The result is a desperate situation where two out of every three Canadians without a workplace pension may expect to languish on sub-poverty CPP benefits when they should be enjoying their golden years. The average Ontario retiree receives a meager $6,800 a year from the CPP.
Yet, dwindling personal savings and ballooning household debt paint a bleak retirement future for Ontarians living in a province that has shed nearly 300,000 manufacturing jobs since 2000, and where half a million people (one in ten workers) toil for minimum wage. With the number of seniors expected to double by 2036, it is fair to say that the lack of retirement security is the crisis of our times.
This is why the OFL stands firmly behind the Ontario Retirement Pension Plan, but Ontario workers are counting on the government to get it right.
The OFL membership believes that mandatory universality is key to the success of expanded retirement security. Universal programs are time-tested in Canada—the Canada Pension Plan, Medicare, and Employment Insurance all function well and are relatively politically resilient, precisely because they are designed as universal programs.
This submission is designed to provide a road map for just such a plan. The recommendations contained in this submission are supported by unionized workers across the province because they would expand pension benefits to every worker and ensure that no one retires into poverty.
Click here to download the full submission:
Below is a summary of recommendations:
Ensure that the ORPP is modeled on the CPP such that it could be folded into a future CPP expansion.
Language specifying plan funding should reflect the secure nature of the benefit being promised.
Design the ORPP to have universal coverage and include any employees who could benefit from the ORPP.
Work closely with other provinces to ensure that ORPP accrued pensions can be carried with workers that leave the province.
The Ontario government should consider providing targeted refundable tax credits on ORPP contributions in order to offset a greater share of low-income earners’ contributions to the ORPP.

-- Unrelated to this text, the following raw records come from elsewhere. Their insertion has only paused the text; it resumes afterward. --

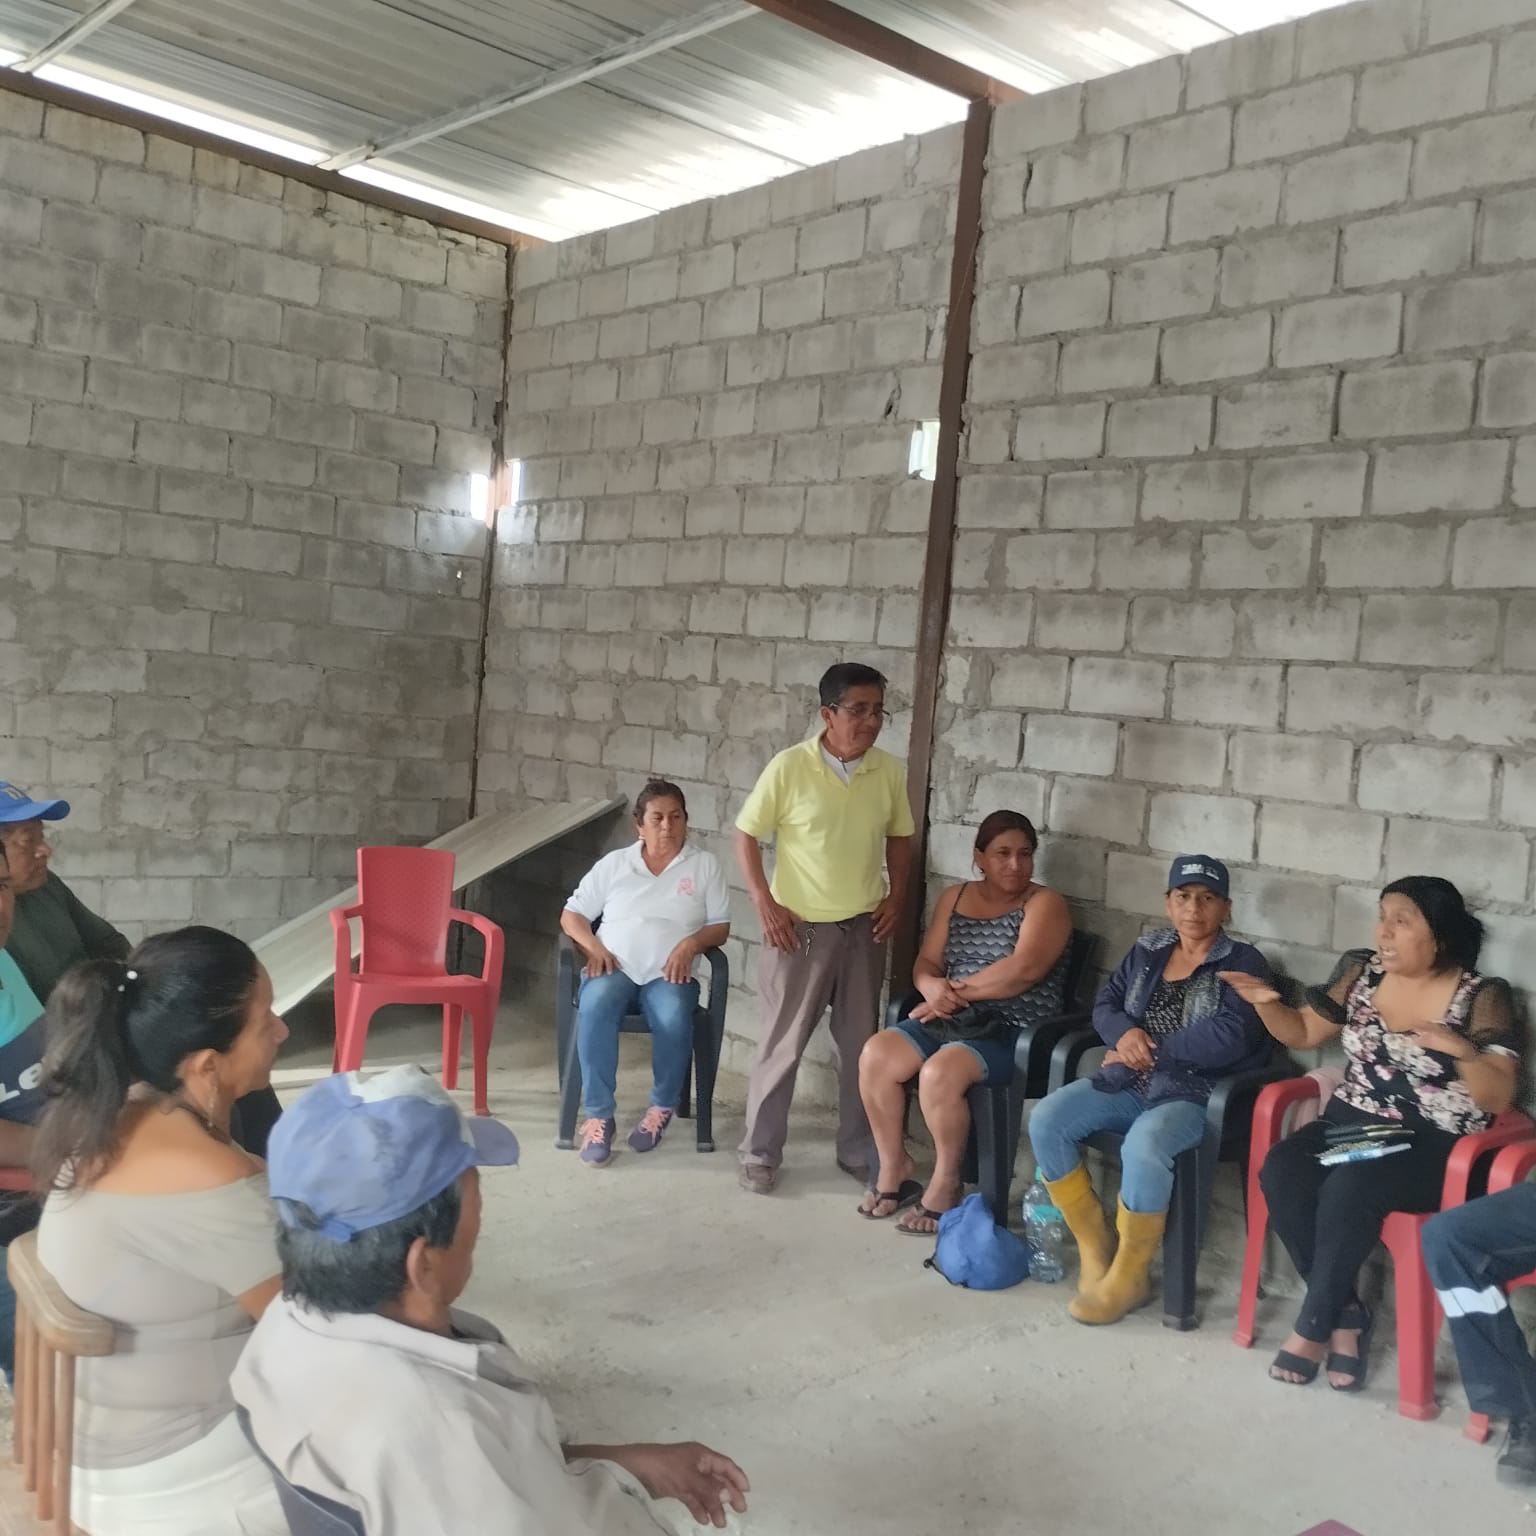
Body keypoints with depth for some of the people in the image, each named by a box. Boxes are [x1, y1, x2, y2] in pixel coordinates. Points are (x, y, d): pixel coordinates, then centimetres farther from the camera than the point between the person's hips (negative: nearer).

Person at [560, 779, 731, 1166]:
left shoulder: (705, 864, 11)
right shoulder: (615, 863, 14)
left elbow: (720, 926, 8)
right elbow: (571, 915, 14)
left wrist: (691, 943, -13)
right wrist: (592, 946, -6)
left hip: (669, 974, -1)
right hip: (614, 968, 1)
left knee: (673, 1019, -35)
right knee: (595, 1008, -35)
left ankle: (663, 1106, -10)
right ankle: (599, 1116, -28)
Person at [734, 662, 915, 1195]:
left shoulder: (889, 771, -2)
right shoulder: (789, 767, -13)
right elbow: (746, 834, -5)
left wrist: (896, 896, 1)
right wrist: (765, 903, -10)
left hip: (864, 928, 4)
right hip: (801, 927, -3)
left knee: (860, 1045, 13)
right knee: (782, 1044, 5)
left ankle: (857, 1150, 27)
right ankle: (760, 1152, 19)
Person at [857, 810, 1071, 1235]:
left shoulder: (1044, 903, -4)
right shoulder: (954, 898, 13)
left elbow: (1023, 969, -19)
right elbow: (926, 963, 9)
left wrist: (958, 989, -13)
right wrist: (934, 988, -15)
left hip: (1014, 1033, -6)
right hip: (953, 1022, 6)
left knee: (939, 1073, -32)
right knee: (876, 1055, -18)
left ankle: (945, 1186, -11)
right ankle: (893, 1169, -2)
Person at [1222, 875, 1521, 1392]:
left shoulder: (1482, 998, -6)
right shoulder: (1360, 972, 7)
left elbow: (1498, 1100, -10)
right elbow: (1304, 1033, 15)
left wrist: (1461, 1051, -29)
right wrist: (1267, 1003, -5)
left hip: (1435, 1147, -5)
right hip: (1353, 1124, 5)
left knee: (1347, 1189, -33)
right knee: (1279, 1173, -24)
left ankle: (1314, 1324, -13)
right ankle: (1346, 1315, -11)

Investigate a reduction in the maximum allowable Registered Retirement Savings Plan contribution and allocate the savings to providing tax assistance for low income earners contributing to the ORPP.
Work with the federal government to prevent the clawback of GIS benefits for those retirees receiving ORPP benefits.
The ORPP should cover Ontarians in paid employment as well as the self-employed as much as possible, with the latter paying both employer and employee portions.
ORPP assets should be managed independently by a public investment board accountable to the ORPP Board of Directors.
Workers should have direct representation or representation through unions on the governing body of the ORPP.
The Ontario government should explicitly exclude PRPPs as comparable plans to the ORPP.